Лирические повести Лихоносова представили нам всего лишь фрагмент, один лишь момент «тогдашней жизни», и притом прежде всего жизни сознания молодого поколения 60—70-х годов, но представили так, что по этому моменту мы вправе судить и о всей картине духовно-нравственной жизни чрезвычайно важного периода истории нашего общества.

И пусть это история всего лишь полуторадесятилетней давности, но это все-таки уже история. Хотя период все более углубленного постижения истории как истока, первопричины и составной части настоящего продолжается, начальный его и чрезвычайно важный этапный момент нашел в творчестве Лихоносова своего достойного историка-художника.
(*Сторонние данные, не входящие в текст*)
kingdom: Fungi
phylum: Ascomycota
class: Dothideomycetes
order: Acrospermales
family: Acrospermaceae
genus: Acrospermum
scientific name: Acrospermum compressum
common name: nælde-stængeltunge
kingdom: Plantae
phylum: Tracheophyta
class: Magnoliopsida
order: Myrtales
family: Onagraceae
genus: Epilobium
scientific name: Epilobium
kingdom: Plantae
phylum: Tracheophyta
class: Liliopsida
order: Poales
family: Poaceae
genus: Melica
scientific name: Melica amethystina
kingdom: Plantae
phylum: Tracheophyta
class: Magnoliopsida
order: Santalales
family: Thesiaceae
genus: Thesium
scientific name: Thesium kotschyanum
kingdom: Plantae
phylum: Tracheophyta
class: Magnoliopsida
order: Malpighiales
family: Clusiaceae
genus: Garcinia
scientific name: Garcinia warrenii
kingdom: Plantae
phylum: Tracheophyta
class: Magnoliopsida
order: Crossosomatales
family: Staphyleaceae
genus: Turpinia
«Каждый из нас должен иметь Михайловское…» – говорит молодому писателю, недавнему учителю, герою повести «Люблю тебя светло», старый умудренный жизнью писатель.

У героя Лихоносова нет и не было ни Михайловского, ни Тригорского, но у него с детства была живая, пытливая душа. Иу него была Родина, «студеная чалдонская земля… Огромная, неписаной тишины Барабинская степь и Чулымские озера, за которыми стелются и влекутся на запад воспетые центральные земли Руси. Туда, в край рассыпавшихся могил, глядел я в детстве со своего огорода. Что понимал я, что знал тогда? Знал разве то, что там, в теремах и курных избах, началось русское летосчисление и еще в темные годы люди нашего языка сложили песни и книги великого смысла».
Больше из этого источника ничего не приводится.